Anadolu Selçuklu Devleti’nin yerleşim alanları hangi tür yapılarla inşa edilmiştir?
Anadolu Selçuklu Devleti’nin yerleşim alanları, İslami kurallara göre biçimlenen sosyal yaşamın gerektirdiği yapılarla imar edilmiştir. Giderleri hükümdar, devlet ve din adamları tarafından karşılanan cami, türbe, medrese, şifahane, tekke, zaviye, arasta, kervansaray, köprü, kale, köşk ve saraylar gibi yapıların inşasında çalışan çok sayıda mimar, taşçı, çinici, nakkaş, hattat ve benzeri sanatçılara din ve etnik köken farklılığı gözetilmeden görev verilmiştir.
Yapımına 12. Yüzyılda başlanan ve 1220’de I. Alaeddin Keykubat tarafından tamamlanan Konya Alaeddin Camisinin plan şeması nasıldır?
Yapımına 12. Yüzyılda başlanan ve 1220’de I. Alaeddin Keykubat tarafından tamamlanan Konya Alaeddin Camisi, Anadolu Selçukluları’nın yaptırdığı ilk cami olup Konya kent merkezindeki bir höyük üzerinde yer alır. Üç ayrı plan şemasına sahip ibadet mekânlarının ve kümbetlerin yan yana eklenmesi ve avlu ile tamamlanmasından oluşur. Çok ayaklı, düz ahşap çatı örtülü, ulu cami tipolojisi ile mihrap önü kubbeli kurgu bir arada kullanılmıştır. Yapının taç kapısında iki renkli, geçmeli taş bezeme kullanılmıştır. Selçuklu ulu camilerinin ibadet kısmında, orta sahın üzerinde sembolik iç avluya referans veren bir ışıklık bulunmadığında bir dış avlusu olduğu bu örnekte görülmektedir.
13. yüzyılda kervansaray yapıları hakkında bilgi veriniz?

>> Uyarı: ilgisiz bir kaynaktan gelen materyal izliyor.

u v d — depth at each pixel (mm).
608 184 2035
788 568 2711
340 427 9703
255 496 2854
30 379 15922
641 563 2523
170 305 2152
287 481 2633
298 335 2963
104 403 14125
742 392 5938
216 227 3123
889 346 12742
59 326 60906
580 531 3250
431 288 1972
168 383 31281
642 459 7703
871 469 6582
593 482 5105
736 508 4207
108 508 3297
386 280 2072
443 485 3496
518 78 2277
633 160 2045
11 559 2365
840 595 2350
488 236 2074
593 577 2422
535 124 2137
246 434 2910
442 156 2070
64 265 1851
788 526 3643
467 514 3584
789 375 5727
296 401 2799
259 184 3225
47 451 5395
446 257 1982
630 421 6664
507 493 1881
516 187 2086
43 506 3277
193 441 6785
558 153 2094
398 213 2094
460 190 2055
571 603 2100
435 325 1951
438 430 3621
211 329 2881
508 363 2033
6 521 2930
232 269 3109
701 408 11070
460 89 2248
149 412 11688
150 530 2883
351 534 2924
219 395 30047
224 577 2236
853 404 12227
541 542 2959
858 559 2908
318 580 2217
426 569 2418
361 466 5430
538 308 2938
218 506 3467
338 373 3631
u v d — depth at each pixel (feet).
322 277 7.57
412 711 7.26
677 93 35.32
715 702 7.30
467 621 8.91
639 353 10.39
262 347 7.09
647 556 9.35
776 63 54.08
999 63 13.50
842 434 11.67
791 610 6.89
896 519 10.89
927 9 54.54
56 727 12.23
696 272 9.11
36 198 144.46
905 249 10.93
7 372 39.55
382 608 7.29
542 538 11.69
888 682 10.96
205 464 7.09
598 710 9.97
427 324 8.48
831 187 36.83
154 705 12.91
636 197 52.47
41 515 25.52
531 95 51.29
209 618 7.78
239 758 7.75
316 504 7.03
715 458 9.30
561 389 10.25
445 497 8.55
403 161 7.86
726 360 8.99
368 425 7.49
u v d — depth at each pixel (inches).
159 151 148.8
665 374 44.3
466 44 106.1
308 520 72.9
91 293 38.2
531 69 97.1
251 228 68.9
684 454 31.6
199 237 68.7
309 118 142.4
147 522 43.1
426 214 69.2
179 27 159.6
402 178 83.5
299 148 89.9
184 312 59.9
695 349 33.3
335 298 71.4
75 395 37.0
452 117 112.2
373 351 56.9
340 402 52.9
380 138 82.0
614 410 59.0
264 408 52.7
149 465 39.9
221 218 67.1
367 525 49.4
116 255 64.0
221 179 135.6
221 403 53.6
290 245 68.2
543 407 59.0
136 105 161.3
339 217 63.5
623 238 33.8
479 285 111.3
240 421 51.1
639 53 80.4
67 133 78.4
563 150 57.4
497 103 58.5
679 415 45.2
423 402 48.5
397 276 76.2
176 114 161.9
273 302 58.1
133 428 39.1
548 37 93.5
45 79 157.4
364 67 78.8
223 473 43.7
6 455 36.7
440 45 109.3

- yüzyılda Anadolu’nun önemli bir ticaret yolu olduğu yapılan çok sayıdaki kervansaraydan anlaşılabilir. Ticaret yolları üstünde, kervanların konaklamaları ve ihtiyaçları için kesme taştan, kale gibi yapılan kervansaraylar, han ya da ribat adlarıyla da anılırlar. Aksaray-Kayseri yolu üzerinde bulunan Alay Han (1192), Konya Aksaray yolu üzerinde bulunan Sultan Han (1229) açık avlulu bu yapıların en gelişmiş örneklerindendir. Kervan yolları üzerinde ticaretin sürekliliği için gerekli olan güvenli ulaşım ağı köprülerle güçlendirilmiştir. Selçuklu döneminde anıtsal mezarlar kümbet ve türbe olarak inşa edilmiştir. Konya Alaeddin Camisi içindeki II. Kılıçaslan Kümbeti, Kayseri Çifte Medrese ’de yer alan Gevher Nesibe Kümbeti, Kayseri’de bulunan Döner Kümbet, Eskişehir Seyitgazi’de yer alan Ümmühan Hatun Türbesi bunlardan bazılarıdır. Bu dönemde yapılmış olan sivil mimarlık örnekleri günümüze kadar ulaşmamış ancak yapılan kazı ve araştırmalar sonucunda Beyşehir Gölü kıyısında, 1236’da I. Alaeddin Keykubat tarafından yaptırılan Kubad Abad Sarayı gibi bazı köşk ve saraylar hakkında veri elde edilmiştir. (Altun, 1988).
Erken Dönem Osmanlı mimarlığının başlıca yapı türlerinden biri olan Çok işlevli zaviye yapılarını anlatınız?
Çok işlevli zaviye yapıları Erken Dönem Osmanlı mimarlığının başlıca yapı türlerinden biridir. Zaviyeler, giriş aksı üzerinde, kapalı avlu durumundaki merkezi mekânın, biri mihrap önü kubbesi olmak üzere üç eyvanla çevrelenmesinden oluşan ters T plan şemasına sahiptir. Bu plan Orta Asya’dan Anadolu’ya taşınan dört eyvanlı plan şemasından türemiştir. Ters (T), Çok işlevli, Tabhaneli, Sofalı, İmaret veya Fütüvvet Camisi adlarıyla da bilinirler. Doğu ve batı yönlerinde yer alan kubbeli birimler tabhane, zemini orta mekândan yükseltilmiş mihrap önü kubbesi ise asıl ibadet mekânı olarak kullanılmıştır. Bu türün Osmanlı Devletinin hüküm sürdüğü İznik ve Bursa bölgesinde yapılmış çok sayıdaki örneği günümüze kadar ulaşmıştır.
Yeşil Türbe olarak bilinen Çelebi Sultan Mehmet türbesinin plan şeması nasıldır?
Yeşil Türbe olarak bilinen Çelebi Sultan Mehmet türbesi Sekizgen planlı ve kubbeli türbe Osmanlı döneminde tercih edilecek olan tipolojinin erken örneklerinden biridir. Selçuklu döneminde tercih edilen konik külahlı kümbetler yerine kare ya da çokgen planın kubbeyle örtüldüğü tipik Osmanlı türbeleri yapı tipolojilerinde standartların oluşmaya başladığının ipuçlarından sayılabilir.
Erken önem Osmanlı mimarlığında bilinen ilk cami nerede kaç yılında yapılmıştır? Açıklayınız.
İznik, Bursa ve Edirne bölgesinde ilk örneklerini veren Osmanlı mimarlığında bilinen ilk cami İznik’te 1333’de tamamlanan Hacı Özbek Mescidi’dir. Cami, tek kubbe ile örtülü kare bir plan ve tonozla örtülü, üç bölümlü son cemaat yeri olan bu mescit türünün karakteristik bir örneğidir. Tek kubbeli camilerde kubbe çapları giderek büyüyerek kubbe, sadece bir örtü elemanı olmanın ötesinde yapının mimari kimliğini oluşturan temel öğe olmuştur.